Mantan dua hakim agung Bagir Manan dan Benjamin Mangkoedilaga sepakat tak ada aturan hukum yang mengharuskan calon hakim agung yang menjadi pejabat pemerintah untuk mundur saat masih seleksi calon hakim agung. Namun lain bila dipandang dari sisi integritas dan etika.
"Etikanya menurut saya, karena beliau sudah memilih menjadi hakim agung, artinya tidak mau lagi menjadi anggota DPR. Mestinya kalau sudah memilih yang lain berhenti saja meskipun hukum mengatakan bahwa tak ada larangan keharusan mengundurkan diri, namun dalam kehidupan kita itu kan ada etikanya," ujar Bagir Manan pada detikcom, Jumat (5/8/2011).
SCROLL TO CONTINUE WITH CONTENT
"Ini menyangkut integritas, di mana integritas beliau. Saya kembalikan pada pribadi beliau, masalah etika kalau saya berpendapat," jelasnya.
Bagir membandingkan, seleksi menteri dan calon hakim agung.

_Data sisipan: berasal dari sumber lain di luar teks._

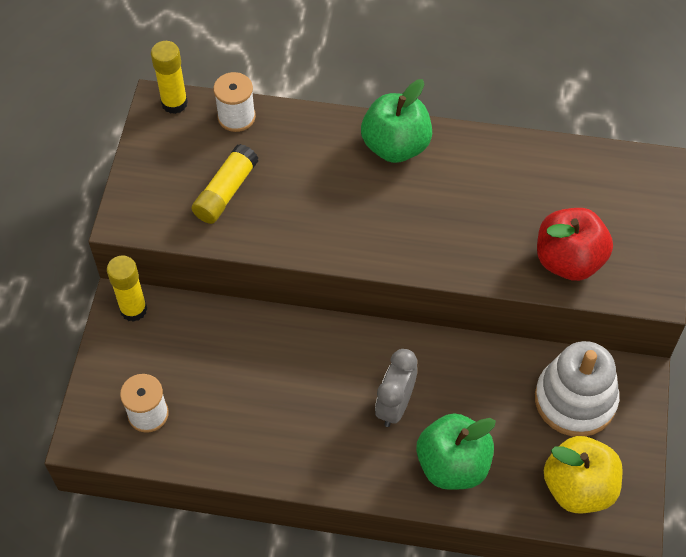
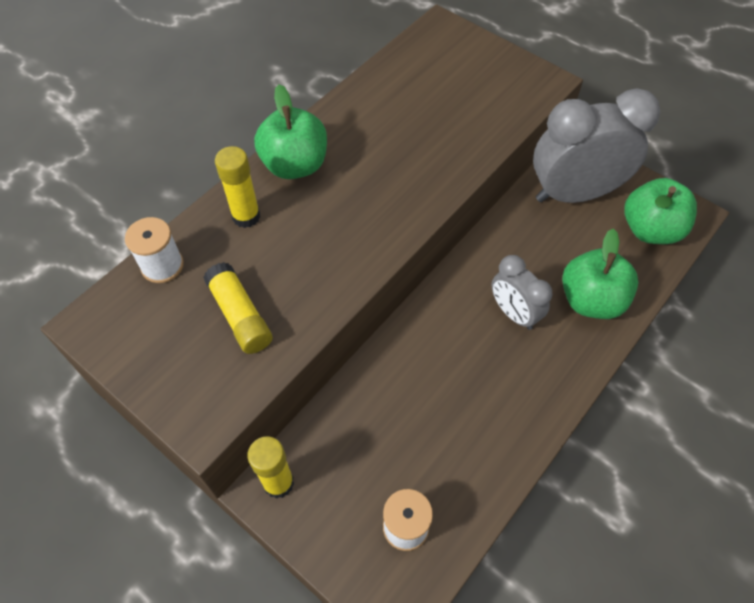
camera: 60 degrees left, 0 degrees up
(174, 103) = (99, 310): yellow glue stick -> yellow glue stick (246, 216)
(569, 260) = (487, 113): red apple -> none
(575, 400) = (574, 194): white stacking toy -> grey clock
(578, 487) = (650, 229): yellow apple -> green apple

Seleksi menteri ini bisa mendadak tergantung presiden. Sementara seleksi calon hakim agung bisa memakan waktu 5-6 bulan.
"5-6 bulan dan melamar, dengan melamar itu artinya kita sudah nggak mau lagi di tempat yang lama. Mengganggu kinerja barangkali ya bisa, tapi apalah artinya kinerja namun integritas dan etik tak dipenuhi," jelasnya.
Sementara Benjamin Mangkoedilaga mengatakan Gayus sebaiknya mundur melihat kasus mantan anggota Dewan Pertimbangan Presiden (Wantimpres) Jimly Asshiddiqie.
"Bisa saja, boleh. Kalau tidak terpilih bisa dikembalikan ke DPR. Tapi kalau melihat yang lalu seperti Pak Jimly untuk menjadi Ketua KPK dia berhenti dari Wantimpres. Dari segi praktek kenegaraan bisa dicontoh Pak Jimly," jelas Benjamin.